--- Provided records Enclosed Below ---

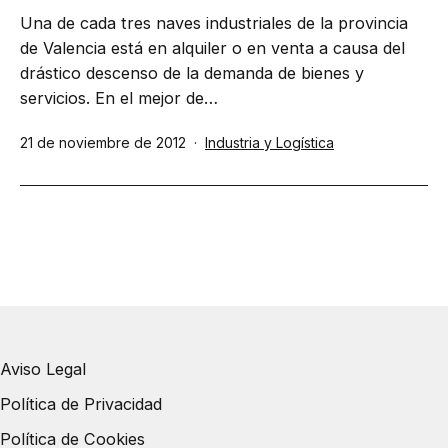
Una de cada tres naves industriales de la provincia
de Valencia está en alquiler o en venta a causa del
drástico descenso de la demanda de bienes y
servicios. En el mejor de…
Publicada
Categorizado
21 de noviembre de 2012
Industria y Logística
el
como
Aviso Legal
Política de Privacidad
Política de Cookies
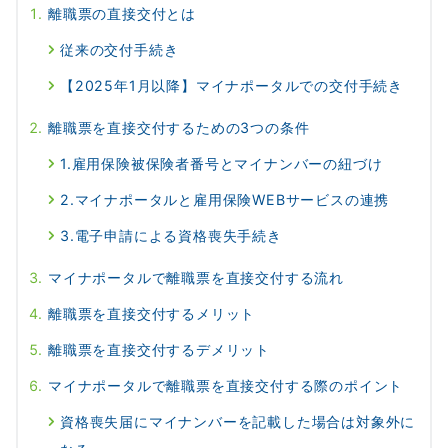
離職票の直接交付とは
従来の交付手続き
【2025年1月以降】マイナポータルでの交付手続き
離職票を直接交付するための3つの条件
1.雇用保険被保険者番号とマイナンバーの紐づけ
2.マイナポータルと雇用保険WEBサービスの連携
3.電子申請による資格喪失手続き
マイナポータルで離職票を直接交付する流れ
離職票を直接交付するメリット
離職票を直接交付するデメリット
マイナポータルで離職票を直接交付する際のポイント
資格喪失届にマイナンバーを記載した場合は対象外に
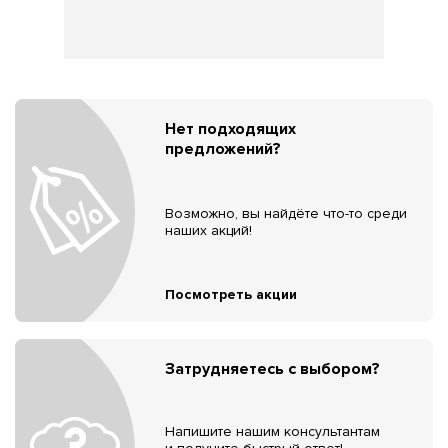
Нет подходящих
предложений?
Возможно, вы найдёте что-то среди
наших акций!
Посмотреть акции
Затрудняетесь с выбором?
Напишите нашим консультантам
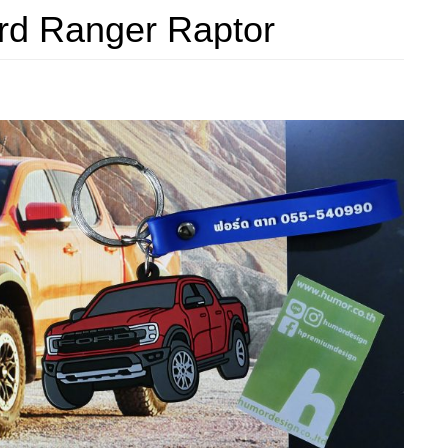
rd Ranger Raptor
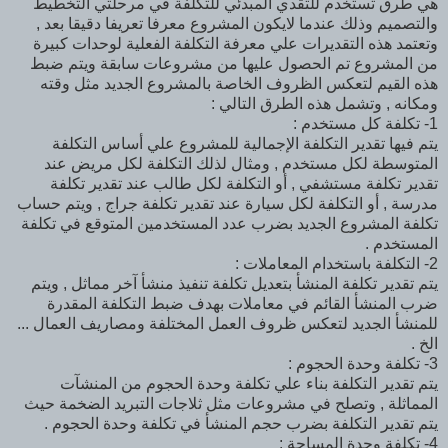
هي طرق تستخدم للتقدي المبدئي للتكلفة في مرحلتي التخطيط
والتصميم وذلك عندما لايكون المشروع معرفا تعريفا دقيقا بعد ,
وتعتمد هذه التقديرات علي معرفة التكلفة الفعلية لوحدات كبيرة
من المشروع تم الحصول عليها من مشروعات سابقة ويتم ضبط
هذه القيم لتعكس الظروف الخاصة بالمشروع الجديد مثل وقته
ومكانه , وتشمل هذه الطرق التالي :
1- تكلفة كل مستخدم :
يتم فيها تقدير التكلفة الإجمالية للمشروع علي أساس التكلفة
المتوسطة لكل مستخدم , ومثال لذلك التكلفة لكل مريض عند
تقدير تكلفة مستشفي , أو التكلفة لكل طالب عند تقدير تكلفة
مدرسة , أو التكلفة لكل سيارة عند تقدير تكلفة جراج , ويتم حساب
تكلفة المشروع الجديد بضرب عدد المستخدمين المتوقع في تكلفة
المستخدم .
2- التكلفة باستخدام المعاملات :
يتم تقدير تكلفة المنشأ بتعديل تكلفة تنفيذ منشأ آخر مماثل , ويتم
ضرب المنشأ القائم في معاملات بهدف ضبط التكلفة المقدرة
للمنشأ الجديد لتعكس ظروف العمل المختلفة ومصاريف العمال ...
الخ .
3- تكلفة وحدة الحجوم :
يتم تقدير التكلفة بناء علي تكلفة وحدة الحجوم من المنشآت
المماثلة , وتصلح في مشروعات مثل ثلاجات التبريد الضخمة حيث
يتم تقدير التكلفة بضرب حجم المنشأ في تكلفة وحدة الحجوم .
4- تكلفة وحدة المساحة :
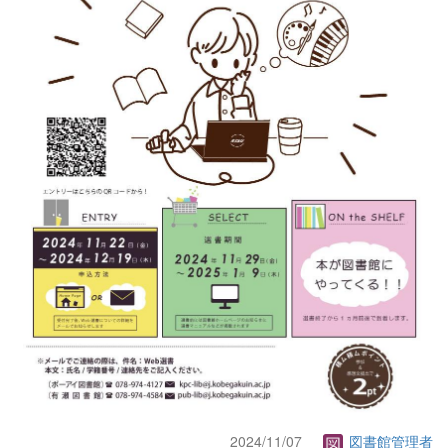
2024/11/07
図書館管理者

--- End of Enclosed Provided records ---

In the records above, find the line that contains "21 de noviembre de 2012". Print it and every later line exactly, omitting the pictures.

__Exercise response__:
21 de noviembre de 2012
Industria y Logística
el
como
Aviso Legal
Política de Privacidad
Política de Cookies
離職票の直接交付とは
従来の交付手続き
【2025年1月以降】マイナポータルでの交付手続き
離職票を直接交付するための3つの条件
1.雇用保険被保険者番号とマイナンバーの紐づけ
2.マイナポータルと雇用保険WEBサービスの連携
3.電子申請による資格喪失手続き
マイナポータルで離職票を直接交付する流れ
離職票を直接交付するメリット
離職票を直接交付するデメリット
マイナポータルで離職票を直接交付する際のポイント
資格喪失届にマイナンバーを記載した場合は対象外に
Нет подходящих
предложений?
Возможно, вы найдёте что-то среди
наших акций!
Посмотреть акции
Затрудняетесь с выбором?
Напишите нашим консультантам
rd Ranger Raptor
هي طرق تستخدم للتقدي المبدئي للتكلفة في مرحلتي التخطيط
والتصميم وذلك عندما لايكون المشروع معرفا تعريفا دقيقا بعد ,
وتعتمد هذه التقديرات علي معرفة التكلفة الفعلية لوحدات كبيرة
من المشروع تم الحصول عليها من مشروعات سابقة ويتم ضبط
هذه القيم لتعكس الظروف الخاصة بالمشروع الجديد مثل وقته
ومكانه , وتشمل هذه الطرق التالي :
1- تكلفة كل مستخدم :
يتم فيها تقدير التكلفة الإجمالية للمشروع علي أساس التكلفة
المتوسطة لكل مستخدم , ومثال لذلك التكلفة لكل مريض عند
تقدير تكلفة مستشفي , أو التكلفة لكل طالب عند تقدير تكلفة
مدرسة , أو التكلفة لكل سيارة عند تقدير تكلفة جراج , ويتم حساب
تكلفة المشروع الجديد بضرب عدد المستخدمين المتوقع في تكلفة
المستخدم .
2- التكلفة باستخدام المعاملات :
يتم تقدير تكلفة المنشأ بتعديل تكلفة تنفيذ منشأ آخر مماثل , ويتم
ضرب المنشأ القائم في معاملات بهدف ضبط التكلفة المقدرة
للمنشأ الجديد لتعكس ظروف العمل المختلفة ومصاريف العمال ...
الخ .
3- تكلفة وحدة الحجوم :
يتم تقدير التكلفة بناء علي تكلفة وحدة الحجوم من المنشآت
المماثلة , وتصلح في مشروعات مثل ثلاجات التبريد الضخمة حيث
يتم تقدير التكلفة بضرب حجم المنشأ في تكلفة وحدة الحجوم .
4- تكلفة وحدة المساحة :
2024/11/07
図書館管理者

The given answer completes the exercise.